= WORK ITEM =
Print nothing but the lines below starting at the line that holds "133: (129, 418)" and ending at the line that holds "165: (610, 148)", including both, each exactly as written.

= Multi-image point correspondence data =
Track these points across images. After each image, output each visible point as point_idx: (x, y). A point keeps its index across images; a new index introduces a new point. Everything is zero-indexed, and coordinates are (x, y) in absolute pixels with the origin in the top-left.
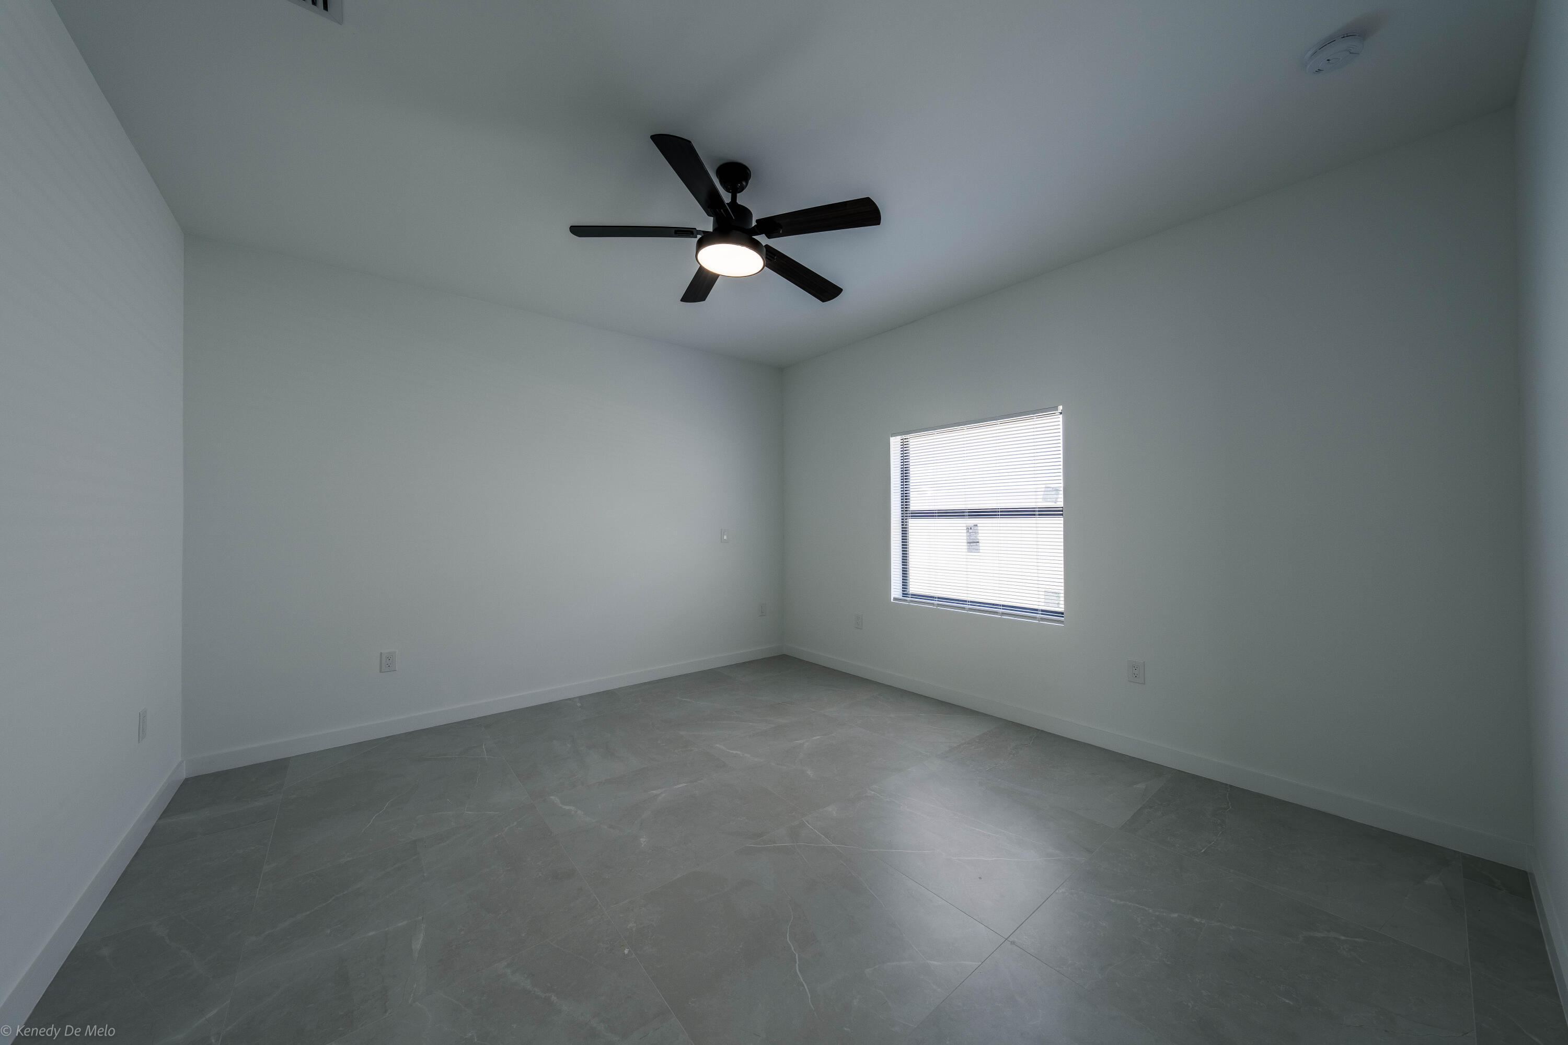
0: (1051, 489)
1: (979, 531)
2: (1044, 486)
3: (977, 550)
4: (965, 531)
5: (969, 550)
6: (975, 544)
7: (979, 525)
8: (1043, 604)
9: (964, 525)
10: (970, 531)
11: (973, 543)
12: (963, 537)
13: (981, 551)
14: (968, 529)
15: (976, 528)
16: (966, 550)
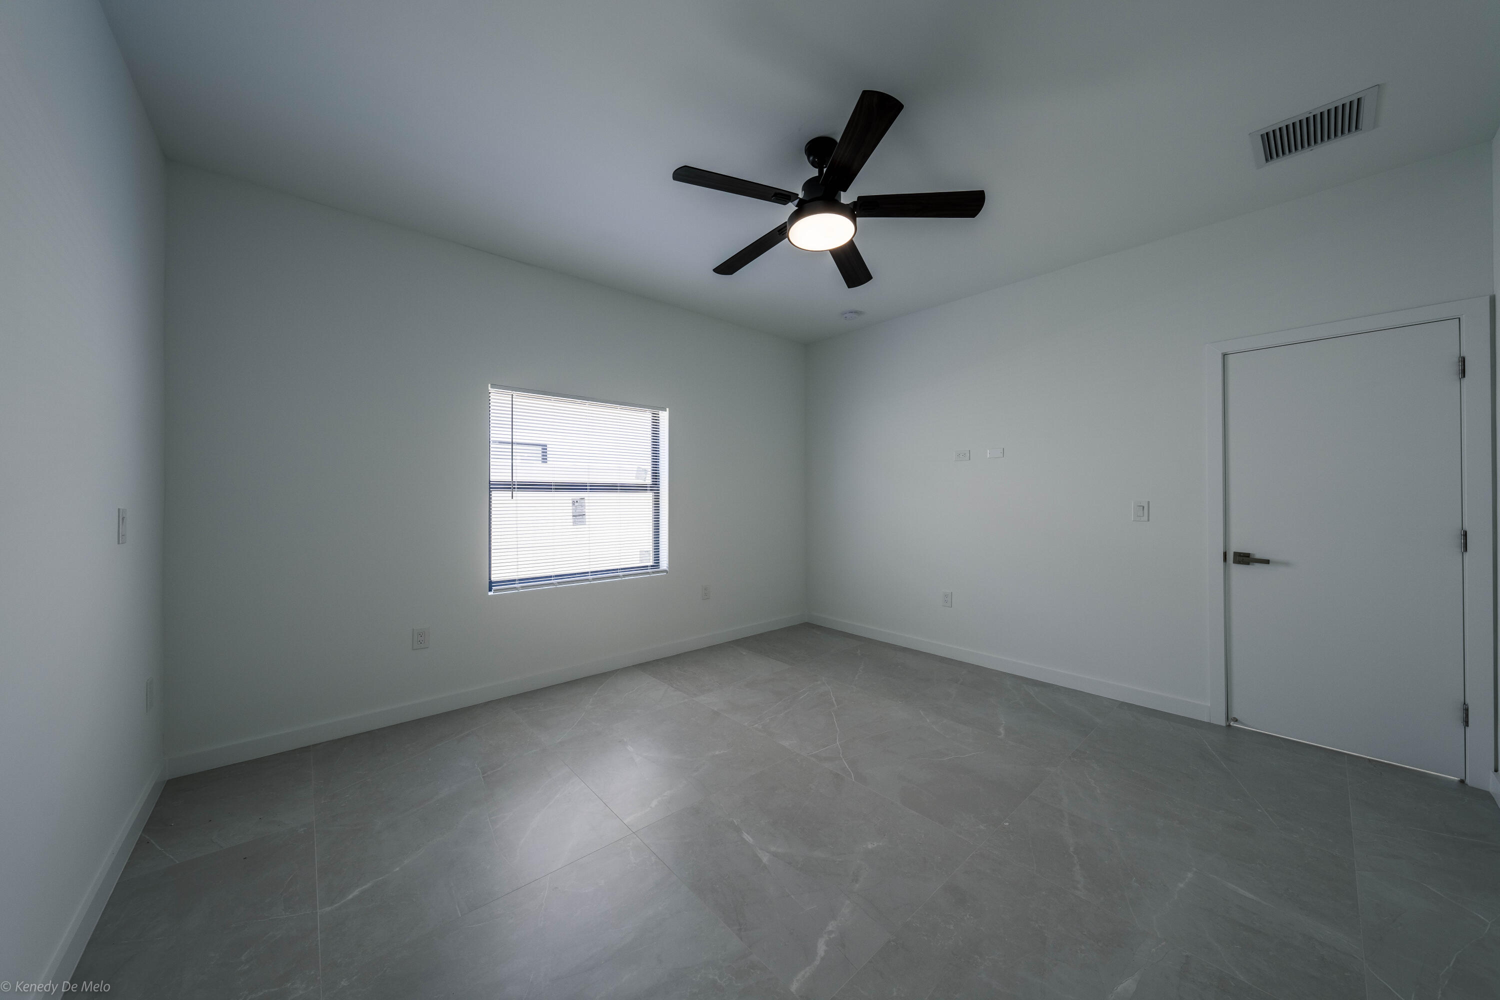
0: (641, 470)
1: (587, 504)
2: (636, 466)
3: (583, 523)
4: (571, 505)
5: (575, 523)
6: (581, 517)
7: (586, 498)
8: (638, 562)
9: (571, 498)
10: (576, 504)
11: (579, 516)
12: (569, 510)
13: (587, 523)
14: (574, 502)
15: (582, 501)
16: (572, 524)
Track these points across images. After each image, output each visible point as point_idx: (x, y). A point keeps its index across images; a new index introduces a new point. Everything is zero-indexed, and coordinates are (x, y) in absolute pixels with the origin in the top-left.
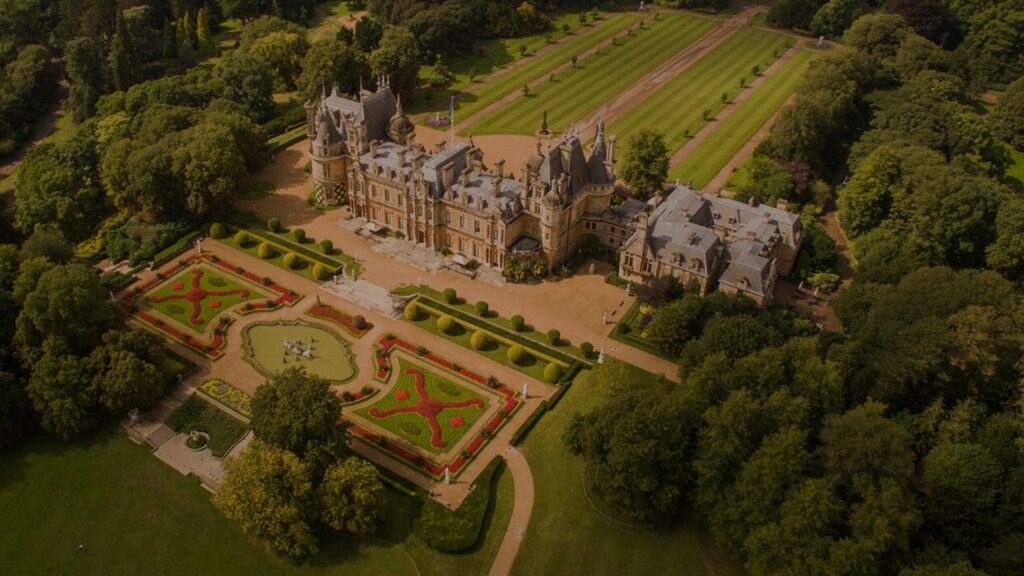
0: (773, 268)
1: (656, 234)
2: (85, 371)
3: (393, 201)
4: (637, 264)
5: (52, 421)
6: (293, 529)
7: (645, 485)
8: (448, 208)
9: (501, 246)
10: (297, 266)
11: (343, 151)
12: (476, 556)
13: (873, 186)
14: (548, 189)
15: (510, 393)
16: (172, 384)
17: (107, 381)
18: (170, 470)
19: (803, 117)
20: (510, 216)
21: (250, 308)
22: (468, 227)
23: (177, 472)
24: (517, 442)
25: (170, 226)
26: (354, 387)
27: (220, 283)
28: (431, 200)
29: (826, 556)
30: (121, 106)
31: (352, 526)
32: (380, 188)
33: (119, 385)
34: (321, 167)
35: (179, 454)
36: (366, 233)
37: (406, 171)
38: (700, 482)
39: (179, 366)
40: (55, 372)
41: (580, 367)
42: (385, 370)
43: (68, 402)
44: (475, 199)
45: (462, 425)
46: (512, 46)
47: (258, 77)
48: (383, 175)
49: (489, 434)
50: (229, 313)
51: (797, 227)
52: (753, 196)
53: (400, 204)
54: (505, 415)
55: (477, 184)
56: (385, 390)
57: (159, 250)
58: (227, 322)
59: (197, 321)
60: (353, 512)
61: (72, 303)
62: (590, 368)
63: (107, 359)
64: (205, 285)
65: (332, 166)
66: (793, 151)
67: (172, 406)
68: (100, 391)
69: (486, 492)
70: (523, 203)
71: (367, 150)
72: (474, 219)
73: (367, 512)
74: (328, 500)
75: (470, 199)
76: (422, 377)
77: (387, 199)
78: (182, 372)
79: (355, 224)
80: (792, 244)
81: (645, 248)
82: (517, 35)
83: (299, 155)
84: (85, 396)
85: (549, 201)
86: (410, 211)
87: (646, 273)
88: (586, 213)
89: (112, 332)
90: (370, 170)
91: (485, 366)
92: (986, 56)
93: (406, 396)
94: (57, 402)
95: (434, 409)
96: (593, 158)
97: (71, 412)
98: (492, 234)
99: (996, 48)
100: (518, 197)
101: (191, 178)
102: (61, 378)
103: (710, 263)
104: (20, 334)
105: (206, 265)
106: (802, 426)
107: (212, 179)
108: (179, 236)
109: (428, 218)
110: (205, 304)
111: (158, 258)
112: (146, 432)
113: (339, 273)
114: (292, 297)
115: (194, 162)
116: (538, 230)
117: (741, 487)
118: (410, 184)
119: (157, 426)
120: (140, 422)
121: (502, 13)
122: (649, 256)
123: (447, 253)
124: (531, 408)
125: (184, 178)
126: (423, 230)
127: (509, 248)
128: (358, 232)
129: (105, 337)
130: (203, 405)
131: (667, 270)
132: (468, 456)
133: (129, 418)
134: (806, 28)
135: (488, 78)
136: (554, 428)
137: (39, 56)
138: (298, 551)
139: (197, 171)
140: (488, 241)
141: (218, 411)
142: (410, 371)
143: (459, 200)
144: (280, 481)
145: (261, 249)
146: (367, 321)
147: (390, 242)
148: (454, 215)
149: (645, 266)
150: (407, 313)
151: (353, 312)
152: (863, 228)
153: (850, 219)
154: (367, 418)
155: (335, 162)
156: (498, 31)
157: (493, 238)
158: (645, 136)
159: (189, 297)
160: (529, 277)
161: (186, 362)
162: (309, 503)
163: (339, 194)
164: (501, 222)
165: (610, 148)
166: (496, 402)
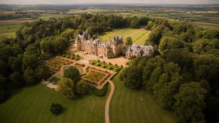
0: (151, 52)
1: (131, 49)
2: (34, 72)
3: (89, 48)
4: (129, 55)
5: (28, 81)
6: (71, 92)
7: (134, 81)
8: (98, 48)
9: (106, 53)
10: (73, 59)
11: (81, 41)
12: (105, 97)
13: (164, 43)
14: (114, 43)
15: (109, 73)
16: (51, 75)
17: (38, 74)
18: (49, 88)
19: (152, 35)
20: (108, 48)
21: (65, 65)
22: (101, 51)
23: (50, 88)
24: (111, 80)
25: (52, 54)
26: (82, 74)
27: (60, 62)
28: (95, 47)
29: (168, 85)
30: (45, 40)
31: (82, 92)
32: (87, 46)
33: (40, 74)
34: (77, 44)
35: (51, 86)
36: (84, 54)
37: (91, 43)
38: (143, 80)
39: (52, 72)
40: (28, 72)
41: (121, 69)
42: (88, 71)
43: (31, 77)
44: (102, 46)
45: (101, 78)
46: (107, 33)
47: (67, 36)
48: (87, 44)
49: (106, 79)
50: (61, 65)
51: (153, 48)
52: (146, 44)
53: (90, 48)
54: (108, 76)
55: (102, 44)
56: (88, 74)
57: (50, 58)
58: (60, 66)
59: (55, 67)
60: (82, 90)
61: (32, 60)
62: (122, 69)
63: (38, 70)
64: (57, 62)
65: (79, 44)
66: (151, 41)
67: (50, 78)
68: (37, 75)
69: (106, 87)
70: (110, 46)
71: (84, 41)
72: (102, 49)
73: (84, 90)
74: (77, 87)
75: (101, 46)
76: (94, 72)
77: (88, 48)
78: (52, 73)
79: (83, 53)
80: (153, 51)
81: (130, 52)
82: (108, 32)
83: (74, 45)
84: (34, 76)
85: (114, 45)
86: (91, 49)
87: (130, 56)
88: (120, 49)
89: (40, 65)
90: (85, 44)
91: (105, 70)
92: (177, 32)
93: (91, 74)
94: (29, 77)
95: (96, 76)
96: (121, 39)
97: (31, 79)
98: (105, 51)
99: (178, 30)
100: (109, 45)
101: (55, 46)
102: (30, 73)
103: (140, 53)
104: (23, 67)
105: (58, 60)
106: (160, 67)
107: (59, 46)
108: (53, 56)
109: (94, 50)
110: (57, 64)
111: (49, 59)
112: (45, 83)
113: (80, 59)
114: (72, 63)
115: (56, 43)
116: (112, 50)
117: (151, 79)
118: (91, 45)
119: (47, 82)
120: (44, 81)
121: (105, 28)
122: (131, 53)
123: (98, 55)
124: (113, 75)
125: (54, 46)
126: (94, 52)
127: (108, 53)
128: (83, 54)
129: (38, 66)
130: (56, 78)
131: (134, 55)
132: (102, 82)
133: (42, 80)
134: (150, 30)
135: (104, 36)
136: (117, 78)
137: (32, 36)
138: (72, 97)
139: (56, 45)
140: (104, 52)
141: (58, 78)
142: (92, 71)
143: (99, 46)
144: (68, 84)
145: (67, 57)
146: (85, 65)
147: (88, 55)
148: (99, 49)
149: (130, 54)
150: (91, 63)
151: (82, 64)
152: (163, 50)
153: (161, 48)
154: (85, 78)
155: (79, 43)
156: (105, 31)
157: (105, 52)
158: (128, 38)
159: (54, 64)
160: (111, 58)
161: (53, 72)
162: (74, 88)
163: (80, 49)
164: (106, 49)
165: (123, 37)
166: (107, 75)
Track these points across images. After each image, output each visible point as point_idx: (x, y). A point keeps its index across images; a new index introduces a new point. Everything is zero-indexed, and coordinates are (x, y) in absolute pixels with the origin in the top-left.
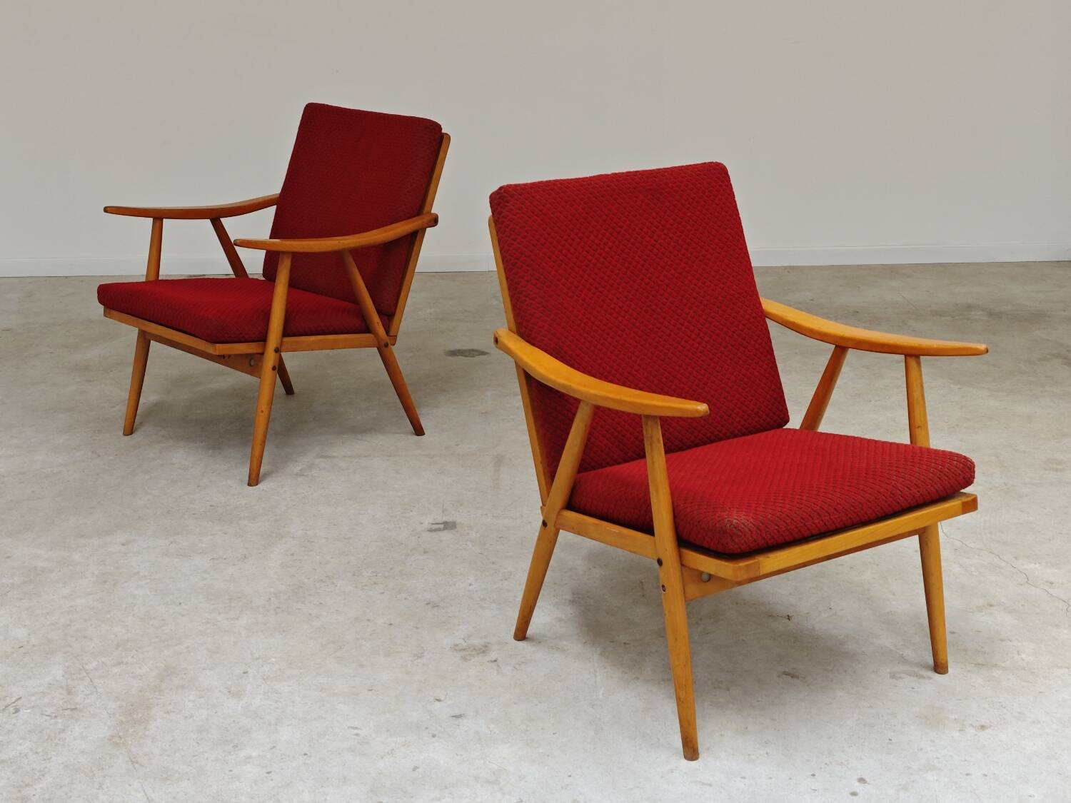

= ANSWER TO THIS PROBLEM =
133: (129, 418)
134: (806, 28)
135: (488, 78)
136: (554, 428)
137: (39, 56)
138: (298, 551)
139: (197, 171)
140: (488, 241)
141: (218, 411)
142: (410, 371)
143: (459, 200)
144: (280, 481)
145: (261, 249)
146: (367, 321)
147: (390, 242)
148: (454, 215)
149: (645, 266)
150: (407, 313)
151: (353, 312)
152: (863, 228)
153: (850, 219)
154: (367, 418)
155: (335, 162)
156: (498, 31)
157: (493, 238)
158: (645, 136)
159: (189, 297)
160: (529, 277)
161: (186, 362)
162: (309, 503)
163: (339, 194)
164: (501, 222)
165: (610, 148)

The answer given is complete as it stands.